Cuando llegué al lado de su cama, su rostro de cadáver logró sonreírme levemente, con ternura, y
murmuró unas palabras para compadecerme (¡ella se compadecía de mi cansancio!). Y yo sentí
dentro de mí, oscuramente, el vanidoso orgullo de haber acudido tan pronto. Confieso este secreto
para que vean hasta qué punto no me creo mejor que los demás.

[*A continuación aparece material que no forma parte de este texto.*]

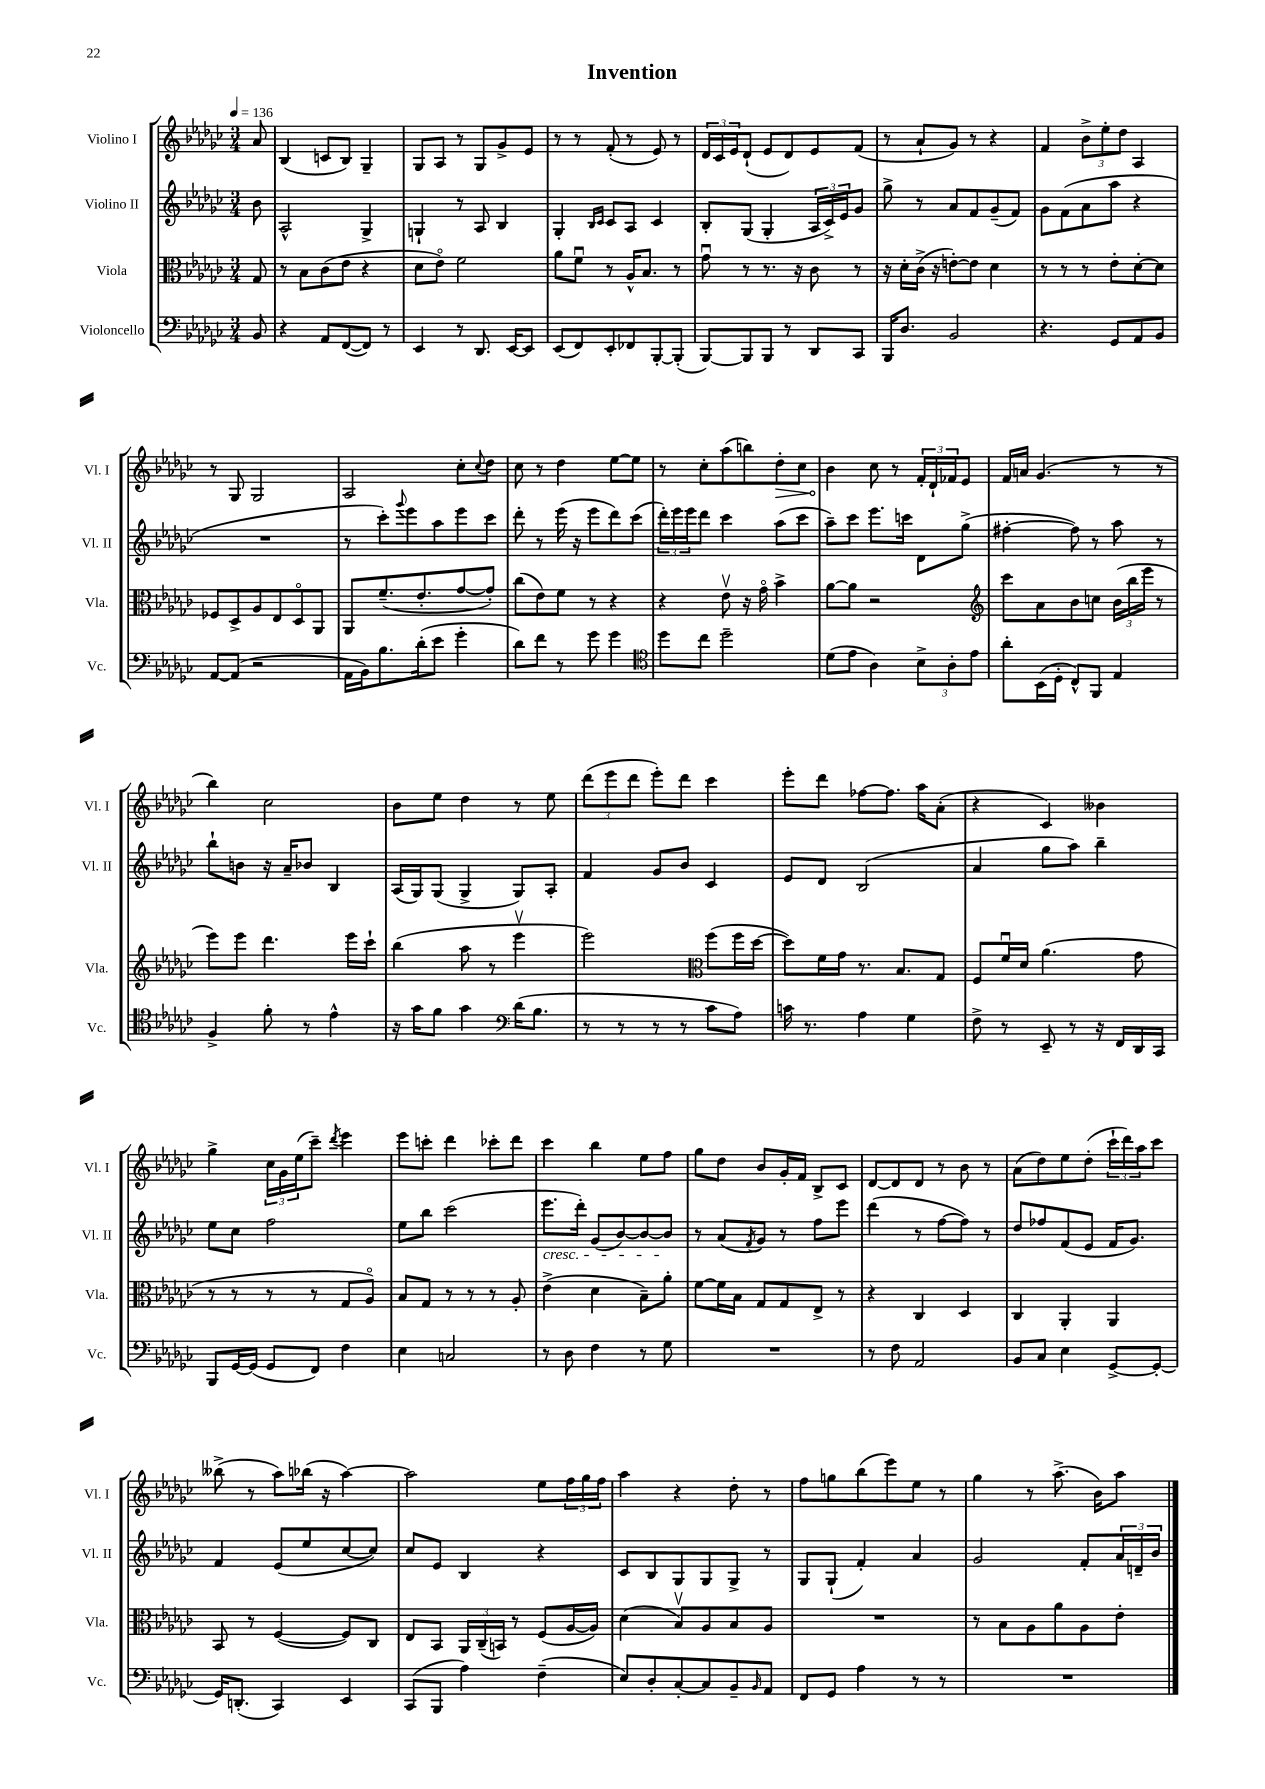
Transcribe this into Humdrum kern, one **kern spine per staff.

**kern	**kern	**kern	**kern	**dynam
*part4	*part3	*part2	*part1	*part1
*staff4	*staff3	*staff2	*staff1	*staff1
*I"Violoncello	*I"Viola	*I"Violino II	*I"Violino I	*
*I'Vc.	*I'Vla.	*I'Vl. II	*I'Vl. I	*
*clefF4	*clefC3	*clefG2	*clefG2	*
*k[b-e-a-d-g-c-]	*k[b-e-a-d-g-c-]	*k[b-e-a-d-g-c-]	*k[b-e-a-d-g-c-]	*
*M3/4	*M3/4	*M3/4	*M3/4	*
*MM136	*MM136	*MM136	*MM136	*
=	=	=	=	=
8BB-/	8G-/	8b-\	8a-/	.
=1	=1	=1	=1	=1
4r	8r	2A-^^/	(4B-/	.
.	8B-\L	.	.	.
8AA-/L	(8c-\	.	8cn/L	.
([8FF/	8e-\J	.	8B-/J)	.
8FF/J])	4r	4G-^/	4G-~/	.
8r	.	.	.	.
=2	=2	=2	=2	=2
4EE-/	8d-\L	4Gn`/	8G-/L	.
.	8e-\J)	.	8A-/J	.
8r	2f\	8r	8r	.
8.DD-/	.	8A-/	8G-/L	.
.	.	4B-/	8g-^/	.
[16EE-/KL	.	.	.	.
8EE-/J]	.	.	8e-/J	.
=3	=3	=3	=3	=3
(8EE-/L	8a-\L	4G-'/	8r	.
8FF/)	8fu\J	.	8r	.
.	.	16qqB-/LL	.	.
.	.	16qqc-/JJ	.	.
8EE-'/	8r	8c-/L	(8f'/	.
8FF-X/	16A-^^/KL	8A-/J	8r	.
.	8.B-/J	.	.	.
[8BBB-'/	.	4c-/	8e-/)	.
(8BBB-'/J]	8r	.	8r	.
=4	=4	=4	=4	=4
[8BBB-/L)	8g-u\	8B-'/L	24d-/LL	.
.	.	.	24c-/	.
.	.	.	24e-/J	.
8BBB-/]	8r	(8G-/J	(8d-`/J	.
8BBB-/J	8.r	4G-'/	8e-/L	.
8r	.	.	8d-/)	.
.	16r	.	.	.
8DD-/L	8c-\	24A-/LL	8e-/	.
.	.	24c-^/)	.	.
.	.	24e-/J	.	.
8CC-/J	8r	8g-/J	(8f/J	.
=5	=5	=5	=5	=5
16BBB-/KL	16r	8gg-^\	8r	.
8.D-/J	16d-'\LL	.	.	.
.	(16c-^\JJ	8r	8a-`/L	.
.	16r	.	.	.
2BB-/	[8en'\L)	8a-/L	8g-/J)	.
.	8e\J]	8f/	8r	.
.	4d-\	(8g-~/	4r	.
.	.	8f/J)	.	.
=6	=6	=6	=6	=6
4.r	8r	8g-\L	4f/	.
.	8r	(8f\	.	.
.	8r	8a-\	12b-^\L	.
.	.	.	12ee-'\	.
8GG-/L	8e-'\L	8aa-\J	.	.
.	.	.	12dd-\J	.
8AA-/	[8d-'\	4r	4A-/	.
8BB-/J	8d-\J]	.	.	.
!!LO:LB:g=z
=7	=7	=7	=7	=7
[8AA-/L	8F-X/L	2.r	8r	.
(8AA-/J]	8D-^/	.	8G-/	.
2r	8A-/	.	2G-/	.
.	8E-/	.	.	.
.	8D-/	.	.	.
.	8AA-/J	.	.	.
=8	=8	=8	=8	=8
16AA-\LL	8AA-/L	8r	2A-/	.
16BB-\J)	.	.	.	.
8.B-\	(8.f~/	8ccc-'\L)	.	.
.	.	8qqggg-/	.	.
.	.	8eee-\	.	.
(16d-'\k	8.e-'/	.	.	.
8e-\J	.	8aa-\	.	.
4g-'\	[8g-/	8eee-\	8cc-'\L	.
.	.	.	8qqcc-/	.
.	8g-'/J])	8ccc-\J	8dd-\J	.
=9	=9	=9	=9	=9
8d-\L)	(8cc-\L	8ddd-'\	8cc-\	.
8f\J	8e-\)	8r	8r	.
8r	8f\J	(16eee-\	4dd-\	.
.	.	16r	.	.
8g-\	8r	8eee-\L	.	.
4g-\	4r	8ddd-\)	[8ee-\L	.
.	.	(8ccc-\J	8ee-\J]	.
=10	=10	=10	=10	=10
*clefC4	*	*	*	*
8dd-\L	4r	24ddd-'\LL)	8r	.
.	.	24eee-\	.	.
.	.	24eee-\J	.	.
8cc-\J	.	8ddd-\J	8cc-'\L	.
2dd-~\	8e-v\	4ccc-\	(8aa-\	.
.	16r	.	8bbn\)	.
.	16g-\	.	.	.
!	!	!	!	!LO:HP:b
.	4b-^\	(8aa-\L	8dd-'\	>
.	.	8ccc-\J	8cc-\J	.
=11	=11	=11	=11	=11
(8d-\L	[8a-\L	8aa-~\L)	4b-\	.
8e-\J	8a-\J]	8ccc-\J	.	.
4A-\)	2r	8.eee-\L	8cc-\	]
.	.	.	8r	.
.	.	16cccn\Jk	.	.
12B-^\L	.	8d-\L	24f'/LL	.
.	.	.	24d-`/	.
12A-'\	.	.	24f-X/J	.
.	.	(8gg-^\J	8e-/J	.
12e-\J	.	.	.	.
=12	=12	=12	=12	=12
*	*clefG2	*	*	*
8a-'\L	8ccc-\L	[4ff#X'\	16f/LL	.
.	.	.	16an/JJ	.
(16BB-\L	8a-\	.	(4.g-/	.
16D-'\JJ	.	.	.	.
8C-^^/L)	8b-\	8ff#\])	.	.
8FF/J	8ccn\J	8r	.	.
4E-/	(24b-\LL	8aa-\	8r	.
.	24bb-\	.	.	.
.	24eee-\JJ	.	.	.
.	8r	8r	8r	.
!!LO:LB:g=z
=13	=13	=13	=13	=13
4F^/	8eee-\L)	8bb-`\L	4bb-\)	.
.	8eee-\J	8bn\J	.	.
8f'\	4.ddd-\	16r	2cc-\	.
.	.	16a-~/KL	.	.
8r	.	8b-X/J	.	.
4e-^^\	.	4B-/	.	.
.	16eee-\LL	.	.	.
.	16ccc-`\JJ	.	.	.
=14	=14	=14	=14	=14
16r	(4bb-\	(16A-/LL	8b-\L	.
16g-\KL	.	16G-/J)	.	.
8f\J	.	(8G-/J	8ee-\J	.
4g-\	8aa-\	4G-^/	4dd-\	.
.	8r	.	.	.
*clefF4	*	*	*	*
(16d-\KL	4eee-v\	8G-/L)	8r	.
8.B-\J	.	.	.	.
.	.	8A-'/J	8ee-\	.
=15	=15	=15	=15	=15
8r	2eee-\)	4f/	(12ddd-\L	.
.	.	.	12eee-\	.
8r	.	.	.	.
.	.	.	12ddd-\J	.
8r	.	8g-/L	8eee-'\L)	.
8r	.	8b-/J	8ddd-\J	.
*	*clefC3	*	*	*
8c-\L	(8ff\L	4c-/	4ccc-\	.
8A-\J)	16ff\L	.	.	.
.	[16dd-\JJ	.	.	.
=16	=16	=16	=16	=16
16cn\	8dd-\L])	8e-/L	8eee-'\L	.
8.r	.	.	.	.
.	16f\L	8d-/J	8ddd-\J	.
.	16g-\JJ	.	.	.
4A-\	8.r	(2B-/	[8ff-X\L	.
.	.	.	8.ff-\J]	.
.	8.B-/L	.	.	.
4G-\	.	.	.	.
.	.	.	16aa-\KL	.
.	8G-/J	.	(8a-'\J	.
=17	=17	=17	=17	=17
8F^\	8F/L	4a-/	4r	.
8r	16fu/L	.	.	.
.	16d-/JJ	.	.	.
8EE-~/	(4.a-\	8gg-\L	4c-/)	.
8r	.	8aa-\J)	.	.
16r	.	4bb-~\	4b--X\	.
16FF/LL	.	.	.	.
16DD-/	8g-\	.	.	.
16CC-/JJ	.	.	.	.
!!LO:LB:g=z
=18	=18	=18	=18	=18
8BBB-/L	8r	8ee-\L	4gg-^\	.
[16GG-/L	8r	8cc-\J	.	.
(16GG-/JJ]	.	.	.	.
8GG-/L	8r	2ff\	24cc-\LL	.
.	.	.	24g-\	.
.	.	.	(24ee-\J	.
8FF/J)	8r	.	8ccc-~\J)	.
.	.	.	8qddd-/	.
4F\	8G-/L	.	4eee-\	.
.	8A-/J)	.	.	.
=19	=19	=19	=19	=19
4E-\	8B-/L	8ee-\L	8eee-\L	.
.	8G-/J	8bb-\J	8cccn'\J	.
2Cn/	8r	(2ccc-\	4ddd-\	.
.	8r	.	.	.
.	8r	.	8ccc-X'\L	.
.	8A-'/	.	8ddd-\J	.
=20	=20	=20	=20	=20
!	!	!LO:TX:b:i:t=cresc.	!	!
8r	(4e-^\	8.eee-\L	4ccc-\	.
8D-\	.	.	.	.
.	.	16ddd-'\Jk)	.	.
4F\	4d-\	(8g-/L	4bb-\	.
.	.	[8b-/)	.	.
8r	8B-~\L)	8b-/_	8ee-\L	.
8G-\	8a-'\J	8b-/J]	8ff\J	.
=21	=21	=21	=21	=21
2.r	[8f\L	8r	8gg-\L	.
.	16f\L]	(8a-/L	8dd-\J	.
.	16B-\JJ	.	.	.
.	.	8qf/	.	.
.	8G-/L	8g-/J)	8b-/L	.
.	8G-/	8r	16g-'/L	.
.	.	.	16f/JJ	.
.	8E-^/J	8ff\L	8B-^/L	.
.	8r	8eee-\J	8c-/J	.
=22	=22	=22	=22	=22
8r	4r	(4ddd-\	[8d-/L	.
8F\	.	.	8d-/]	.
2AA-/	4C-/	8r	8d-/J	.
.	.	[8ff\L	8r	.
.	4D-/	8ff\J])	8b-\	.
.	.	8r	8r	.
=23	=23	=23	=23	=23
8BB-/L	4C-/	8dd-/L	(8a-\L	.
8C-/J	.	8ff-X/	8dd-\)	.
4E-\	4AA-'/	(8f/	8ee-\	.
.	.	8e-/J	(8dd-'\J	.
[8GG-^/L	4AA-/	16f/KL	24ccc-`\LL	.
.	.	.	24ddd-\)	.
.	.	8.g-/J)	.	.
.	.	.	24aa-\J	.
8GG-'/J_	.	.	8ccc-\J	.
!!LO:LB:g=z
=24	=24	=24	=24	=24
16GG-/KL]	8BB-/	4f/	(8bb--X^\	.
(8.DDn'/J	.	.	.	.
.	8r	.	8r	.
4CC-/)	([4F/	(8e-/L	8aa-\L)	.
.	.	8ee-/	(16bb-X\Jk	.
.	.	.	16r	.
4EE-/	8F/L])	[8cc-/	[4aa-\)	.
.	8C-/J	8cc-/J])	.	.
=25	=25	=25	=25	=25
(8CC-/L	8E-/L	8cc-/L	2aa-\]	.
8BBB-/J	8BB-/J	8e-/J	.	.
4A-\)	24AA-/LL	4B-/	.	.
.	(24C-~/	.	.	.
.	24BBn/JJ)	.	.	.
.	8r	.	.	.
(4F~\	(8F/L	4r	8ee-\L	.
.	[16A-/L	.	24ff\L	.
.	.	.	24gg-\	.
.	16A-/JJ])	.	.	.
.	.	.	24ff\JJ	.
=26	=26	=26	=26	=26
8E-/L)	(4d-\	8c-/L	4aa-\	.
8D-'/	.	8B-/	.	.
[8C-'/	8B-v/L)	8G-/	4r	.
8C-/]	8A-/	8G-/	.	.
8BB-~/	8B-/	8G-^/J	8dd-'\	.
16qqBB-/	.	.	.	.
8AA-/J	8A-/J	8r	8r	.
=27	=27	=27	=27	=27
8FF/L	2.r	8G-/L	8ff\L	.
8GG-/J	.	(8G-`/J	8ggn\	.
4A-\	.	4f'/)	(8bb-\	.
.	.	.	8eee-\)	.
8r	.	4a-/	8ee-\J	.
8r	.	.	8r	.
=28	=28	=28	=28	=28
2.r	8r	2g-/	4gg-\	.
.	8B-\L	.	.	.
.	8A-\	.	8r	.
.	8a-\	.	(8.aa-^\	.
.	8A-\	8f'/L	.	.
.	.	.	16b-\KL)	.
.	8e-'\J	24a-/L	8aa-\J	.
.	.	24dn~/	.	.
.	.	24b-/JJ	.	.
==	==	==	==	==
*-	*-	*-	*-	*-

Sin embargo, no relato esta historia por vanidad. Quizá estaría dispuesto a aceptar que hay
algo de orgullo o de soberbia. Pero ¿por qué esa manía de querer encontrar explicación a todos los
actos de la vida?
Cuando comencé este relato estaba firmemente decidido a no dar explicaciones de ninguna
especie. Tenía ganas de contar la historia de mi crimen, y se acabó, al que no le gustara, que no la
leyese. Aunque no lo creo, porque precisamente esa gente que siempre anda detrás de las
explicaciones es la más curiosa y pienso que ninguno de ellos se perderá la oportunidad de leer la
historia de un crimen hasta el final.
Podría reservarme los motivos que me movieron a escribir estas páginas de confesión; pero
como no tengo interés en pasar por excéntrico, diré la verdad, que de todos modos es bastante
s imple, pensé que podrían ser leídas por mucha gente, ya que ahora soy célebre; y aunque no me
hago muchas ilusiones acerca de la humanidad en general y de los lectores de estas páginas en
particular, me anima la débil esperanza de que alguna persona llegue a entenderme. AUNQUE SEA UNA
SOLA PERSONA .
"¿Por qué —se podrá preguntar alguien— apenas una débil esperanza si el manuscrito ha de
ser leído por tantas personas? Éste es el género de preguntas que considero inútiles, y no obstante
hay que preverlas, porque la gente hace constantemente preguntas inútiles, preguntas que el análisis
más superficial revela innecesarias. Puedo hablar hasta el cansancio y a gritos delante de una
asamblea de cien mil rusos, nadie me entendería. ¿Se dan cuenta de lo que quiero decir?
Existió una persona que podría entenderme. Pero fue, precisamente, la persona que maté.